Die Klägerin des zugrunde liegenden Verfahrens, eine Beamtin des Landes Hessen, ist erwiesenermaßen Trägerin des BRCA-2-Gens. Hierbei handelt es sich um ein Gen, das bei einer entsprechenden familiären Vorbelastung mit hoher Wahrscheinlichkeit bei der Trägerin zu einer Brustkrebserkrankung führen wird, wobei die Wahrscheinlichkeit bei etwa 80 % liegt.
Klägerin ist aufgrund von Brustkrebserkrankungen von Familienmitgliedern deutlich erblich vorbelastet
Im Fall der Klägerin sind die entsprechenden familiären Vorbelastungen gegeben, mehrere weibliche Mitglieder der Familie sind an Brustkrebs erkrankt. Nach ärztlichem Urteil handelt es sich bei der Klägerin um eine Hochrisikopatientin. Den Antrag der Klägerin auf Zusage einer Kostenübernahme sowie ihren nach der mittlerweile durchgeführten Operation gestellten Antrag auf Kostenübernahme lehnte das beklagte Land Hessen ab.

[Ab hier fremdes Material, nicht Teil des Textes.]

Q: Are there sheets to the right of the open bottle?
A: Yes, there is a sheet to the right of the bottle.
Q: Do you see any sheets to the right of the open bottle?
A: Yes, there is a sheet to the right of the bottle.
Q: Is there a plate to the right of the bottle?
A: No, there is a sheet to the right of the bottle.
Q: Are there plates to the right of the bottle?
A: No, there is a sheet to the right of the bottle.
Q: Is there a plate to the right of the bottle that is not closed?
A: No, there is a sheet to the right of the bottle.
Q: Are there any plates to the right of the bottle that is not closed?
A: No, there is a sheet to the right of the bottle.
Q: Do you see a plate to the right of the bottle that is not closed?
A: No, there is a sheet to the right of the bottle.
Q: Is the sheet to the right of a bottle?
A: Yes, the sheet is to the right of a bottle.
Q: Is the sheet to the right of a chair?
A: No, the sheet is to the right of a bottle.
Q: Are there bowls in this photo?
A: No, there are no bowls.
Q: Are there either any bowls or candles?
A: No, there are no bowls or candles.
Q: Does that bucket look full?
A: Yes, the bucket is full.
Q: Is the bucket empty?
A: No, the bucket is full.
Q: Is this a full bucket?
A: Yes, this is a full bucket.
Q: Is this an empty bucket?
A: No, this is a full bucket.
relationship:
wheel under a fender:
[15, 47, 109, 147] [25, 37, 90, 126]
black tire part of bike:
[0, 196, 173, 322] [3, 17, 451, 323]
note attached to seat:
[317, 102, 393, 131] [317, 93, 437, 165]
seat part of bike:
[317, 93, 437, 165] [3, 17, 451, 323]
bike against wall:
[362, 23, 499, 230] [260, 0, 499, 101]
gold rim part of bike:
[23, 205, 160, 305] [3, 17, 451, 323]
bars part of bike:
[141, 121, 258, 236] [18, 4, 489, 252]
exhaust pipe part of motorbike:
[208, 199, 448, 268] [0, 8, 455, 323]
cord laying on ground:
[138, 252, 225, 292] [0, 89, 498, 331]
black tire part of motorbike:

Dienstherr muss Beamtinnen und Beamten aufgrund seiner Fürsorgepflicht vor unzumutbaren Belastungen schützen
Der dagegen von der Klägerin erhobenen Verpflichtungsklage hatte das Verwaltungsgericht Darmstadt mit der Begründung stattgegeben, dass eine Anerkennung derartiger Kosten in den Vorschriften der derzeit gültigen Beihilfeverordnung des Landes Hessen zwar nicht vorgesehen sei, aus der im Grundgesetz (GG) verankerten Fürsorgepflicht des Dienstherrn folge jedoch die Verpflichtung Beamtinnen und Beamten vor unzumutbaren Belastungen zu schützen. Daher sei es im Fall der Klägerin mit Blick auf die dem Dienstherrn obliegende Fürsorgepflicht geboten, die in der Beihilfeverordnung bestehende Lücke durch eine richterliche Entscheidung zu schließen.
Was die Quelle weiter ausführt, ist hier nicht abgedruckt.